--- 作業指示 ---
BABYMETALをめぐる掲載文の「2016-11-28 23:58:19 | babymetal」から「を観ながらの書き込みである。」までの部分を、一字も変えずにそのまま書き写すこと。

ケルベロスの基地

三本脚で立つ~思考の経路

BABYMETAL探究(「天才は育てられる」考①)

2016-11-28 23:58:19 | babymetal
最新の激熱トピックであるWEMBLEYライヴ映像・音盤に関しては、さまざまなところで皆さん熱く語っているので、屋上屋を架すことはしなくてもいいかな、という感じである。

今日は、さくら学院重音部発足から6年経った記念日なので、せっかくなので、何か記しておきたい。
(たぶん多くの皆さん同様)映像盤の第一形態『LEGEND I,D,Z』を観ながらの書き込みである。
(・・・いや、でも、これもこれでカッコイイなあ、やっぱり。
というか、「美しき異形性」はこの『LEGEND I』がいちばんなのだろう。

--- データ項目 ---
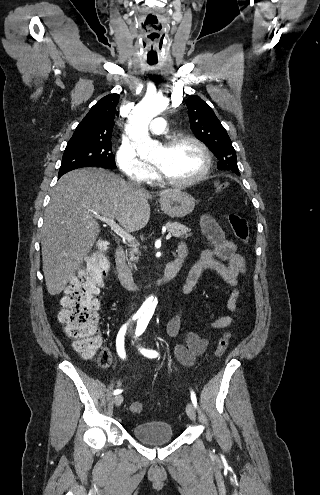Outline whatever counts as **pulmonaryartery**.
<instances>
[{
  "mask_svg": "<svg viewBox=\"0 0 320 495\" xmlns=\"http://www.w3.org/2000/svg\"><path fill=\"white\" fill-rule=\"evenodd\" d=\"M150 131L155 135L164 134L166 132V120L162 117L153 119L150 124Z\"/></svg>",
  "mask_w": 320,
  "mask_h": 495,
  "instance_id": "1",
  "label": "pulmonary artery"
}]
</instances>
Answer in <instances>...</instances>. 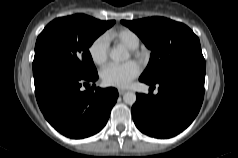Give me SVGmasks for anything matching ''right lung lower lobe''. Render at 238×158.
<instances>
[{
    "label": "right lung lower lobe",
    "instance_id": "98d812e1",
    "mask_svg": "<svg viewBox=\"0 0 238 158\" xmlns=\"http://www.w3.org/2000/svg\"><path fill=\"white\" fill-rule=\"evenodd\" d=\"M32 68L38 105L58 132L80 139L106 125L118 91L96 88L97 74L86 77L50 60L33 63Z\"/></svg>",
    "mask_w": 238,
    "mask_h": 158
}]
</instances>
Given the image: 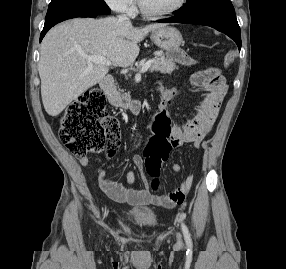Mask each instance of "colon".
Wrapping results in <instances>:
<instances>
[{"instance_id":"5ec220e1","label":"colon","mask_w":286,"mask_h":269,"mask_svg":"<svg viewBox=\"0 0 286 269\" xmlns=\"http://www.w3.org/2000/svg\"><path fill=\"white\" fill-rule=\"evenodd\" d=\"M164 58L168 62H180V66H204V61H195L187 49H163ZM193 83L189 88H198L205 91L207 100L203 110H220L226 100V88L223 75L217 69H203L192 76ZM106 99L98 87L88 89L78 97L64 111L60 119L59 136L72 155L83 158L88 153H97L106 150L109 157L114 156L121 144L120 125L117 119L108 116ZM149 116H155L150 121L151 130L148 132L147 142L143 143L145 150V166L152 177L151 187L158 190L159 175L163 163L169 159L174 148L169 126H173L170 111H149ZM156 124V126H155ZM185 192L180 195L184 202Z\"/></svg>"}]
</instances>
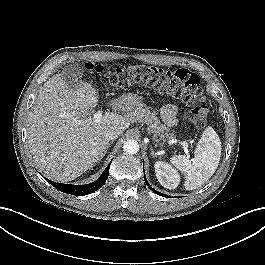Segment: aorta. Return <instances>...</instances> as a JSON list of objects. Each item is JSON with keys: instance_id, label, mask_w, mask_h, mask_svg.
I'll return each mask as SVG.
<instances>
[{"instance_id": "obj_1", "label": "aorta", "mask_w": 265, "mask_h": 265, "mask_svg": "<svg viewBox=\"0 0 265 265\" xmlns=\"http://www.w3.org/2000/svg\"><path fill=\"white\" fill-rule=\"evenodd\" d=\"M123 150L127 154H136L139 151V144L136 140H127L123 145Z\"/></svg>"}]
</instances>
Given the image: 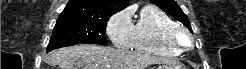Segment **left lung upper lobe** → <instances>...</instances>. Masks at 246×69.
<instances>
[{
    "mask_svg": "<svg viewBox=\"0 0 246 69\" xmlns=\"http://www.w3.org/2000/svg\"><path fill=\"white\" fill-rule=\"evenodd\" d=\"M152 3L160 7L167 14L174 17L176 20L183 23L191 32V24L187 19V16L183 13L181 8L177 5L174 0H150Z\"/></svg>",
    "mask_w": 246,
    "mask_h": 69,
    "instance_id": "1",
    "label": "left lung upper lobe"
}]
</instances>
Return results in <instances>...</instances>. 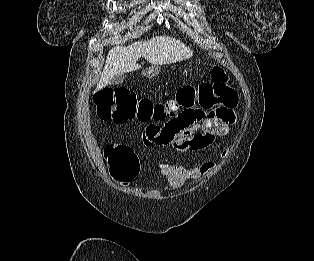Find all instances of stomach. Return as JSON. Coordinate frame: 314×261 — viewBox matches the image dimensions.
I'll list each match as a JSON object with an SVG mask.
<instances>
[{"label": "stomach", "mask_w": 314, "mask_h": 261, "mask_svg": "<svg viewBox=\"0 0 314 261\" xmlns=\"http://www.w3.org/2000/svg\"><path fill=\"white\" fill-rule=\"evenodd\" d=\"M159 72H160L159 66L154 65V66L146 68L143 71V75L146 77H149V78H153V77L157 76L159 74Z\"/></svg>", "instance_id": "1"}]
</instances>
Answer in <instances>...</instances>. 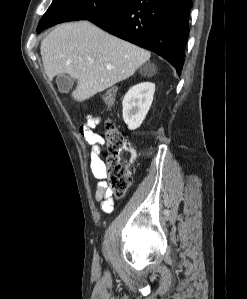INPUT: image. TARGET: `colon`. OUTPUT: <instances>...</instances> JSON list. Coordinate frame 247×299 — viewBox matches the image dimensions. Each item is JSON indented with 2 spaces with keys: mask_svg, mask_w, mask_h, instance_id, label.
<instances>
[{
  "mask_svg": "<svg viewBox=\"0 0 247 299\" xmlns=\"http://www.w3.org/2000/svg\"><path fill=\"white\" fill-rule=\"evenodd\" d=\"M115 97V91L112 89L103 93L102 98L108 109L113 107ZM104 137L106 156L103 178L111 193L121 197L126 194L133 181L136 151L110 119L105 122Z\"/></svg>",
  "mask_w": 247,
  "mask_h": 299,
  "instance_id": "1",
  "label": "colon"
}]
</instances>
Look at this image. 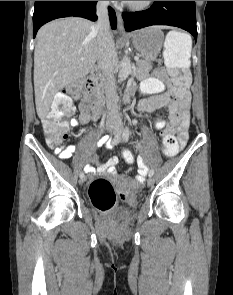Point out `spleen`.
Segmentation results:
<instances>
[{
	"label": "spleen",
	"mask_w": 233,
	"mask_h": 295,
	"mask_svg": "<svg viewBox=\"0 0 233 295\" xmlns=\"http://www.w3.org/2000/svg\"><path fill=\"white\" fill-rule=\"evenodd\" d=\"M192 49L191 37L187 34L170 31L164 43V60L167 66L184 67L190 65Z\"/></svg>",
	"instance_id": "spleen-1"
}]
</instances>
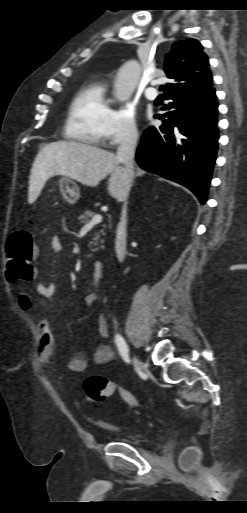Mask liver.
Segmentation results:
<instances>
[{
  "instance_id": "obj_1",
  "label": "liver",
  "mask_w": 247,
  "mask_h": 513,
  "mask_svg": "<svg viewBox=\"0 0 247 513\" xmlns=\"http://www.w3.org/2000/svg\"><path fill=\"white\" fill-rule=\"evenodd\" d=\"M113 152L79 142L59 141L44 146L37 154L29 180V202H33L50 177L63 175L89 187H95L110 175L108 191L119 200L128 194L133 176H129ZM144 171L138 169V176Z\"/></svg>"
}]
</instances>
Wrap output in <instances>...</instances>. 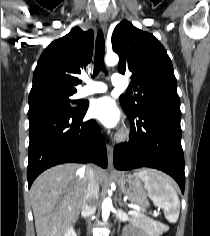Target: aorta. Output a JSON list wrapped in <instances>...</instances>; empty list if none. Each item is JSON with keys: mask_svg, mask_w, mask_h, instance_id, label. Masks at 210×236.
<instances>
[{"mask_svg": "<svg viewBox=\"0 0 210 236\" xmlns=\"http://www.w3.org/2000/svg\"><path fill=\"white\" fill-rule=\"evenodd\" d=\"M119 57L116 53H107L105 57V63L108 66H114L118 63ZM112 200L107 197L104 199L102 203V219L103 221H107L110 215V211L112 209Z\"/></svg>", "mask_w": 210, "mask_h": 236, "instance_id": "1", "label": "aorta"}]
</instances>
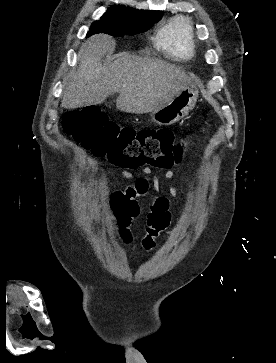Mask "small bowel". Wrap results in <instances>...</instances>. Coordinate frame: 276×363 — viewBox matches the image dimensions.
<instances>
[{"label":"small bowel","mask_w":276,"mask_h":363,"mask_svg":"<svg viewBox=\"0 0 276 363\" xmlns=\"http://www.w3.org/2000/svg\"><path fill=\"white\" fill-rule=\"evenodd\" d=\"M142 172L147 176L151 173V169L148 167H144ZM122 175L125 178H132V174L129 171H122ZM174 174L172 170H167L165 173V178L167 180H171ZM158 185V180L154 179L151 183L146 177L138 178L132 185L126 187L123 190L117 191L113 197L111 206L113 209L117 210L125 220V223L128 225L136 219L141 212V208L139 205V200L145 197L151 190L152 187ZM168 192L171 197L178 199V191L177 189L169 185L167 187ZM194 192H197L195 189H192ZM168 206H169V199L166 196L159 195L155 193L153 196V200L150 206V213L149 216L154 214L157 216L158 220L160 221H167L168 219ZM185 218L182 216L178 223L176 224L175 228L172 230L173 233H179L182 227L184 226ZM166 229H154L149 225L146 228L145 235H150L154 240Z\"/></svg>","instance_id":"small-bowel-1"}]
</instances>
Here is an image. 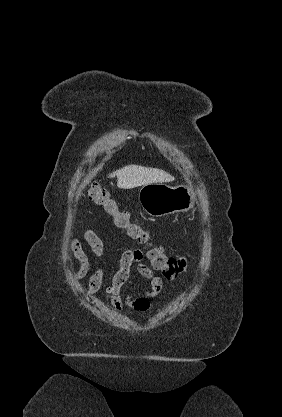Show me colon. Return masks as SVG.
<instances>
[{
    "label": "colon",
    "instance_id": "colon-1",
    "mask_svg": "<svg viewBox=\"0 0 282 417\" xmlns=\"http://www.w3.org/2000/svg\"><path fill=\"white\" fill-rule=\"evenodd\" d=\"M88 195L112 218L117 228L125 230L133 240L151 247L150 265L161 272L165 278L174 279L185 272L190 262V255L169 256L162 247L154 245L148 231L131 220L129 213L118 206L105 186L97 182L92 183L88 188Z\"/></svg>",
    "mask_w": 282,
    "mask_h": 417
}]
</instances>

--- 解答 ---
2016-11-28 23:58:19 | babymetal
最新の激熱トピックであるWEMBLEYライヴ映像・音盤に関しては、さまざまなところで皆さん熱く語っているので、屋上屋を架すことはしなくてもいいかな、という感じである。

今日は、さくら学院重音部発足から6年経った記念日なので、せっかくなので、何か記しておきたい。
(たぶん多くの皆さん同様)映像盤の第一形態『LEGEND I,D,Z』を観ながらの書き込みである。